_Directive_
Reproduce the lines exactly, from the line with "common name: Marsh labrador tea" through the end of the lines, both ends included. Leave the pictures out.

_Material to process_
========
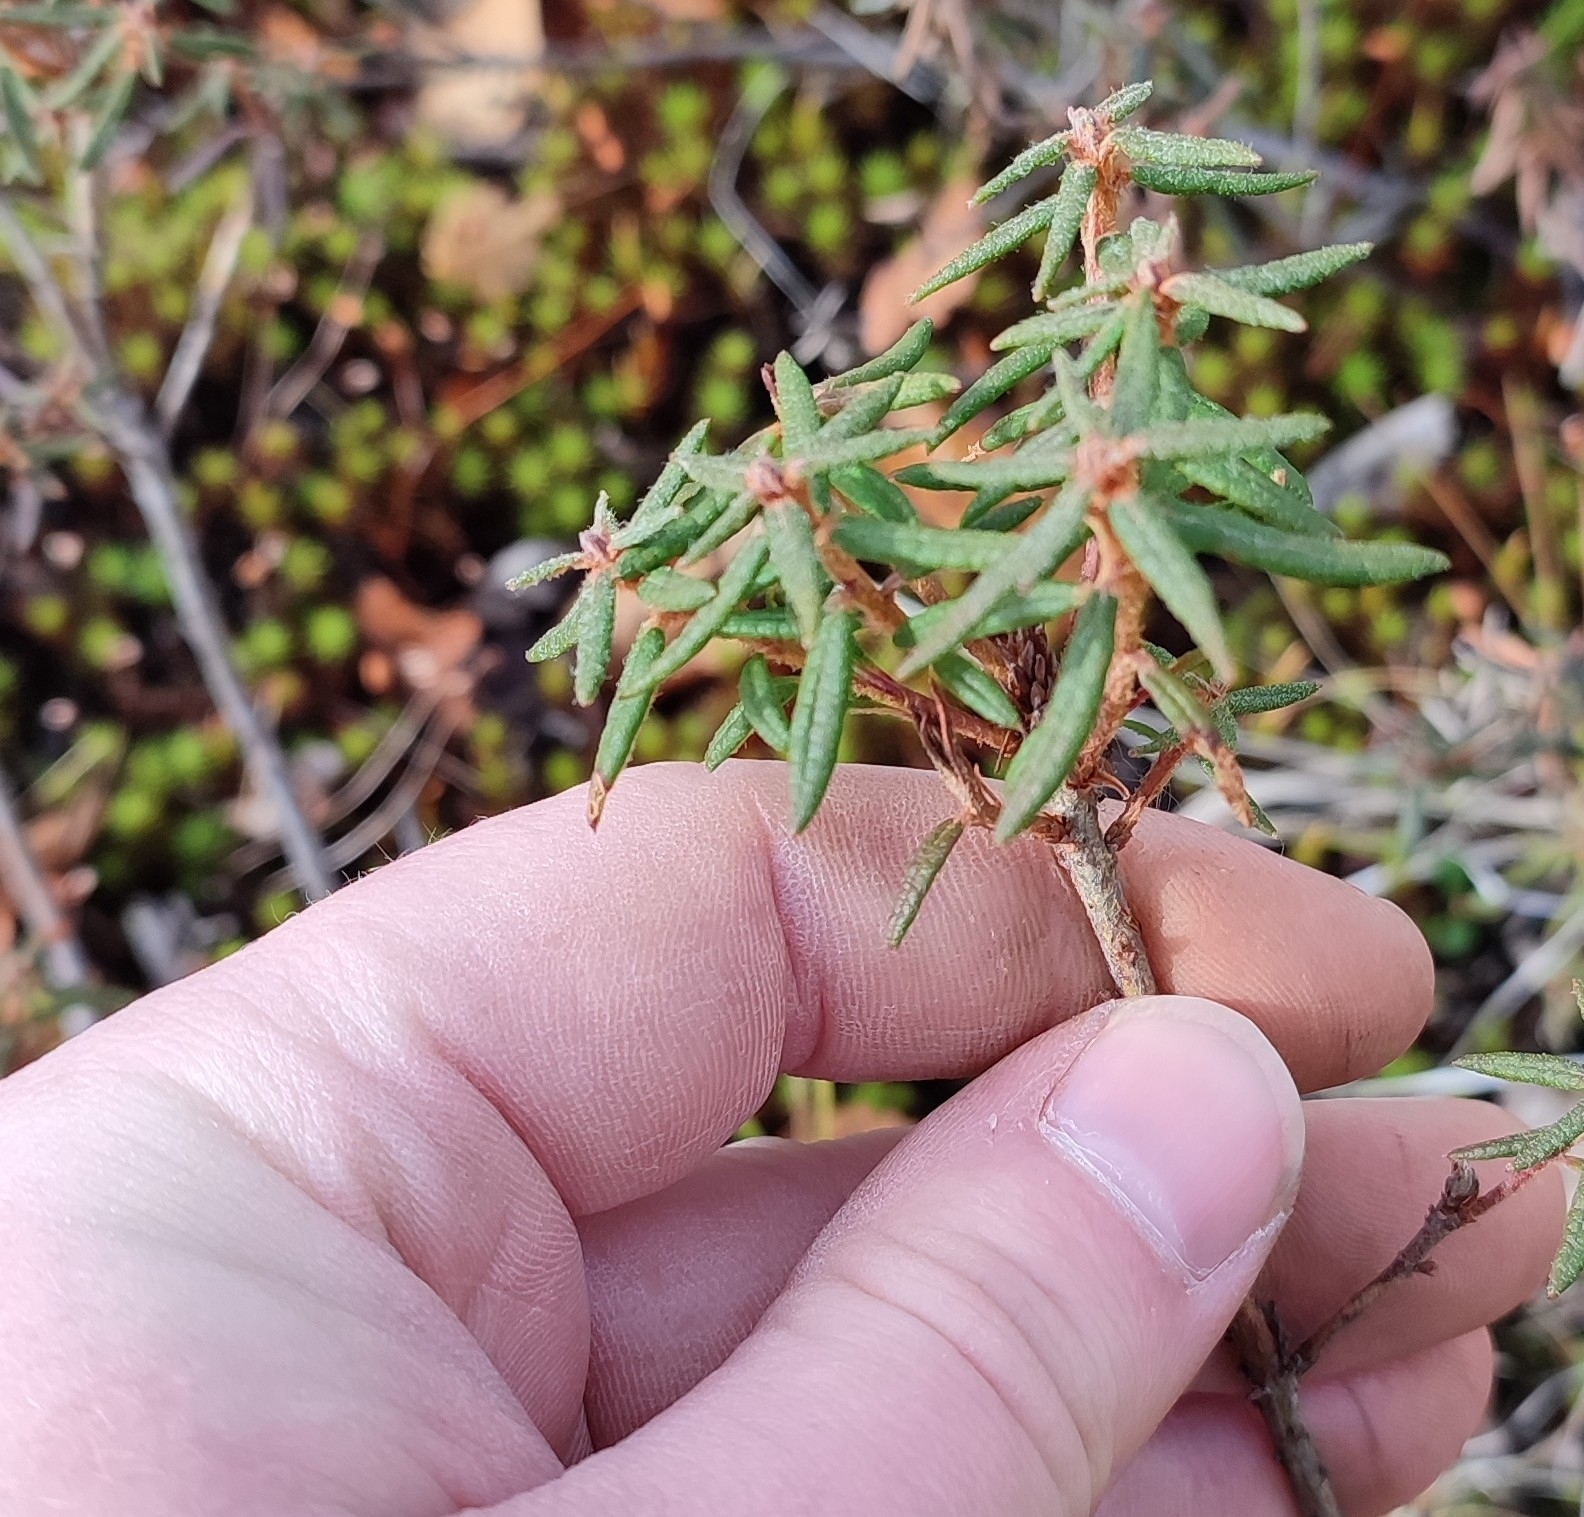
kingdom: Plantae
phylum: Tracheophyta
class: Magnoliopsida
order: Ericales
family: Ericaceae
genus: Rhododendron
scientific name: Rhododendron tomentosum
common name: Marsh labrador tea
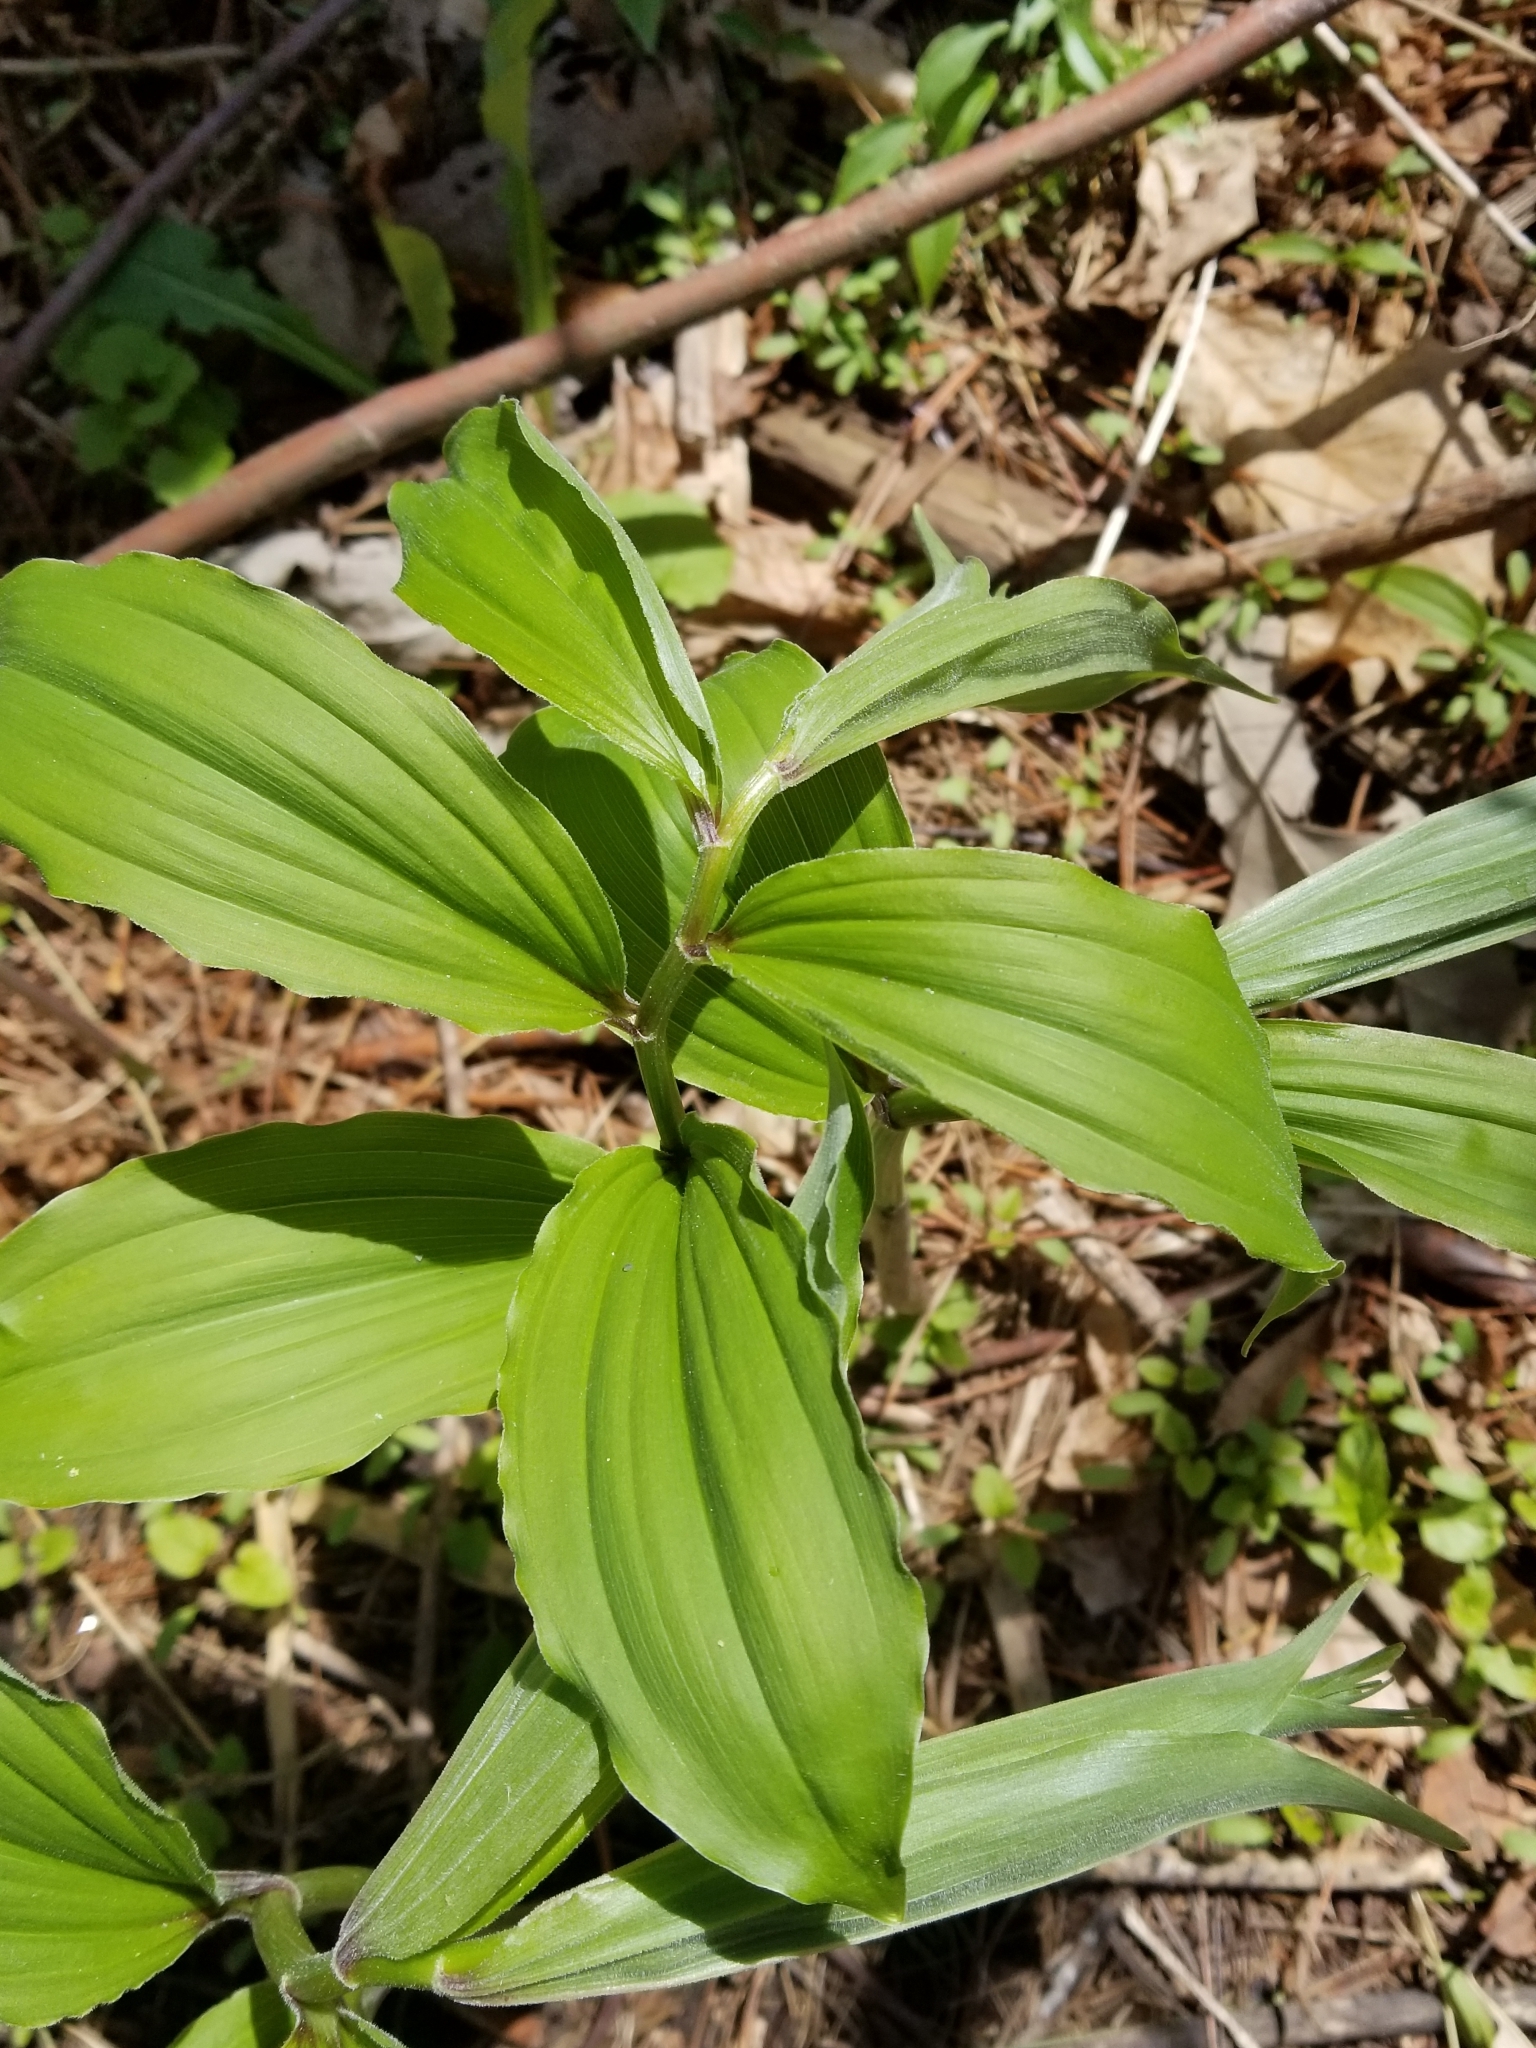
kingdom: Plantae
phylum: Tracheophyta
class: Liliopsida
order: Asparagales
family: Asparagaceae
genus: Maianthemum
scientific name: Maianthemum racemosum
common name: False spikenard
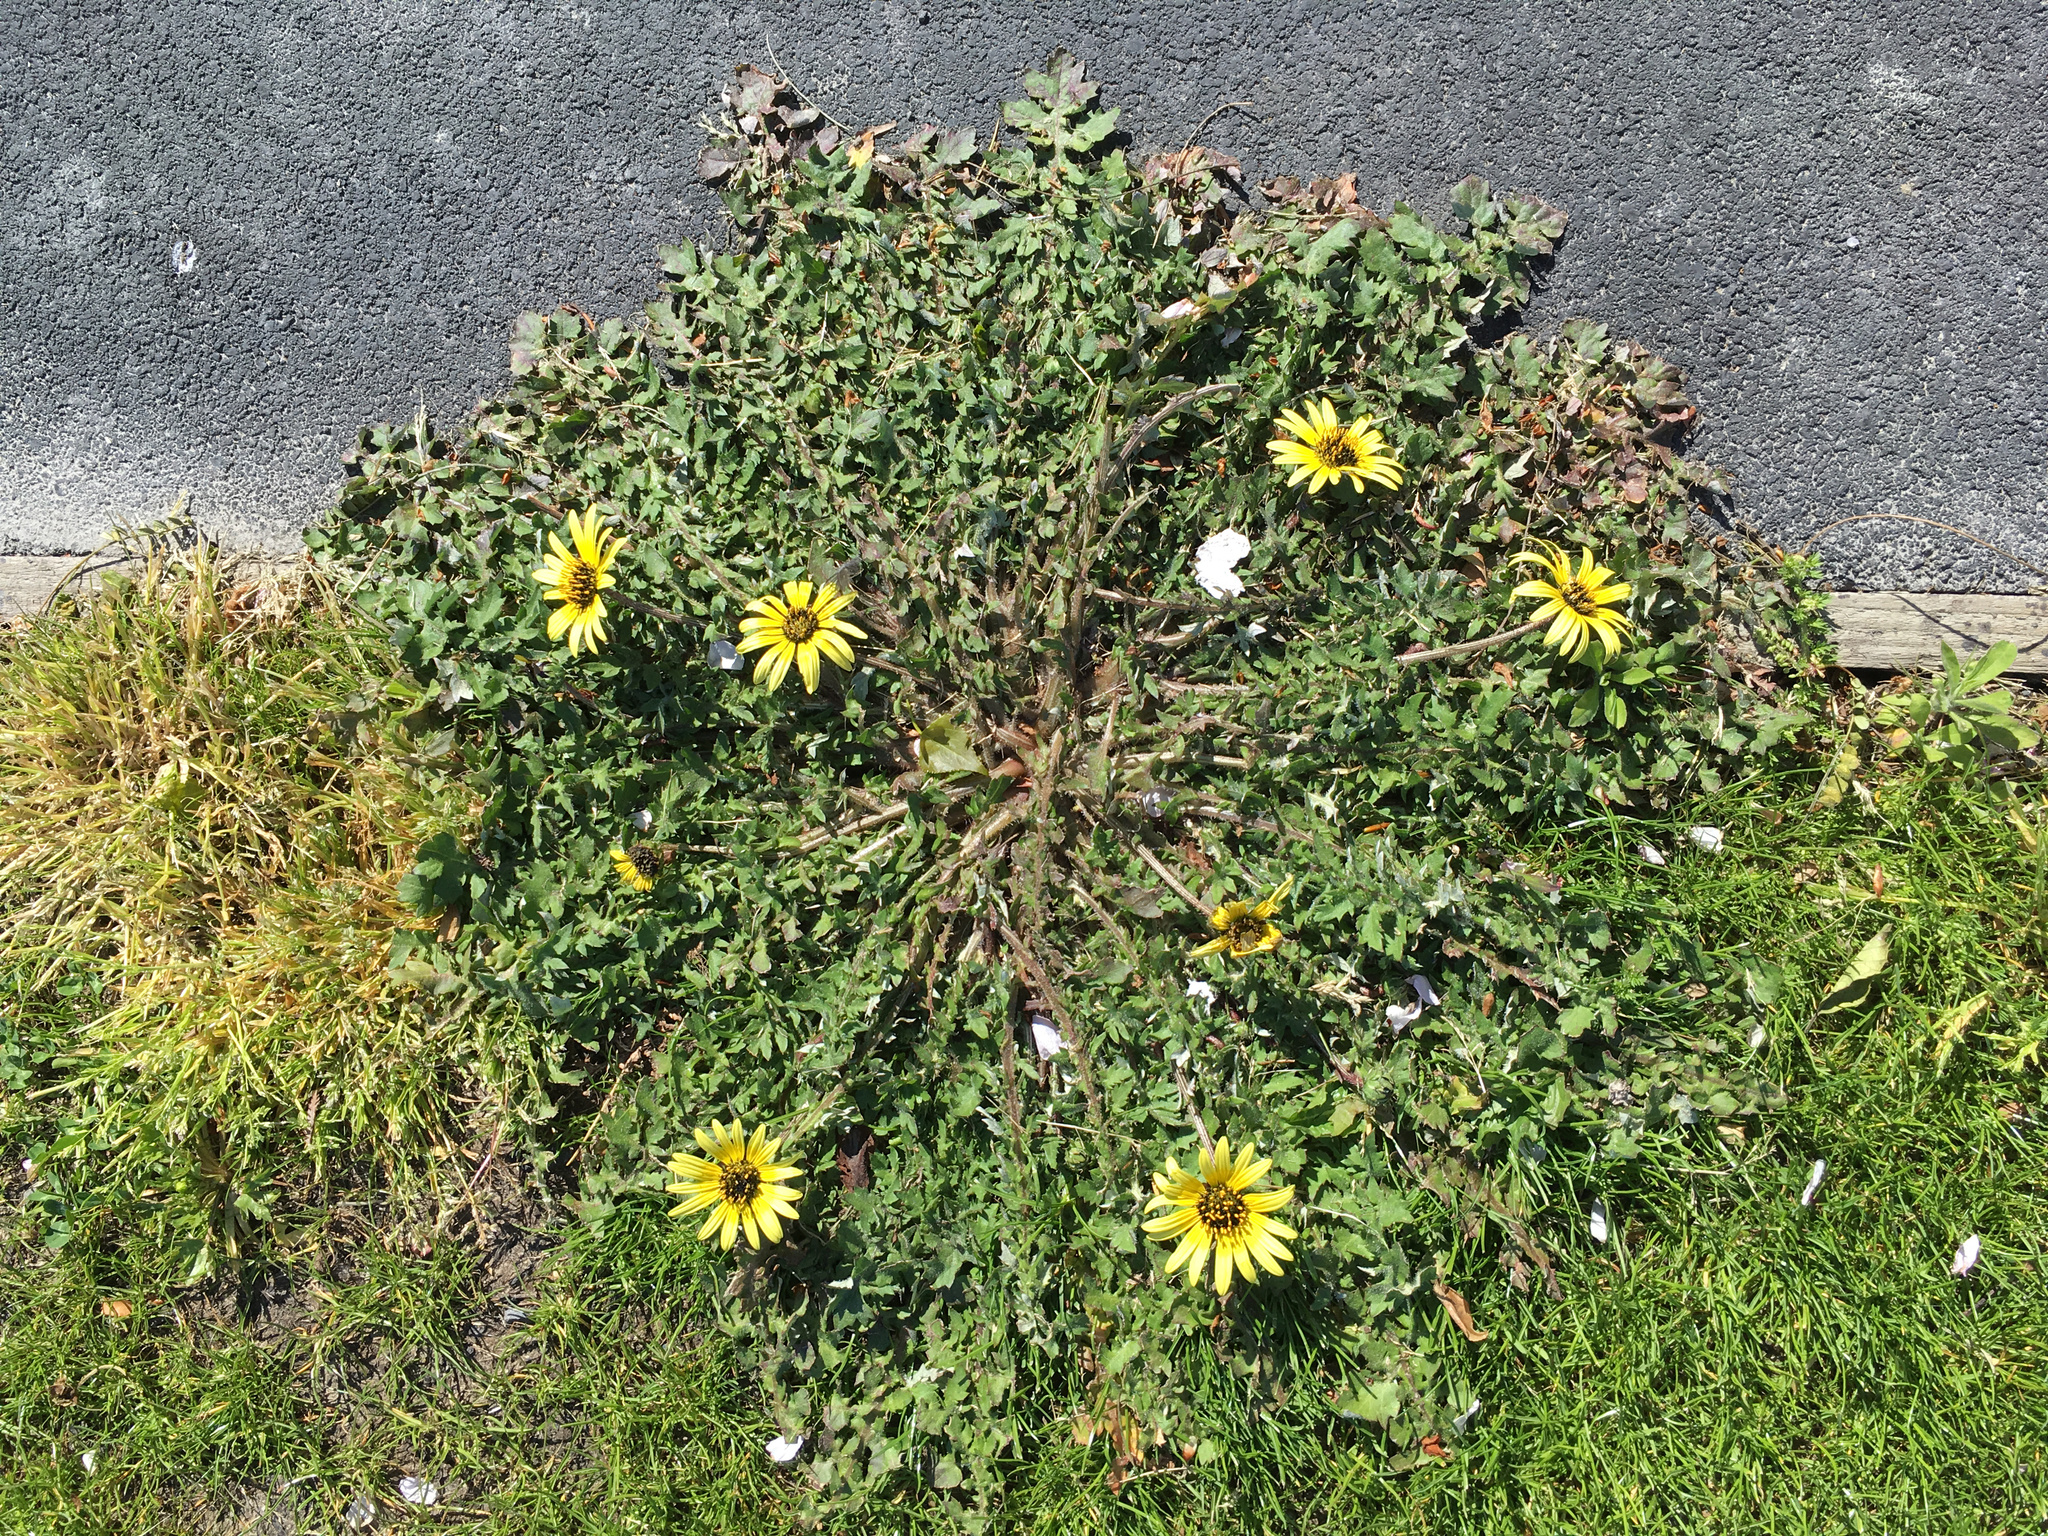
========
_Complete output_
common name: Marsh labrador tea
kingdom: Plantae
phylum: Tracheophyta
class: Liliopsida
order: Asparagales
family: Asparagaceae
genus: Maianthemum
scientific name: Maianthemum racemosum
common name: False spikenard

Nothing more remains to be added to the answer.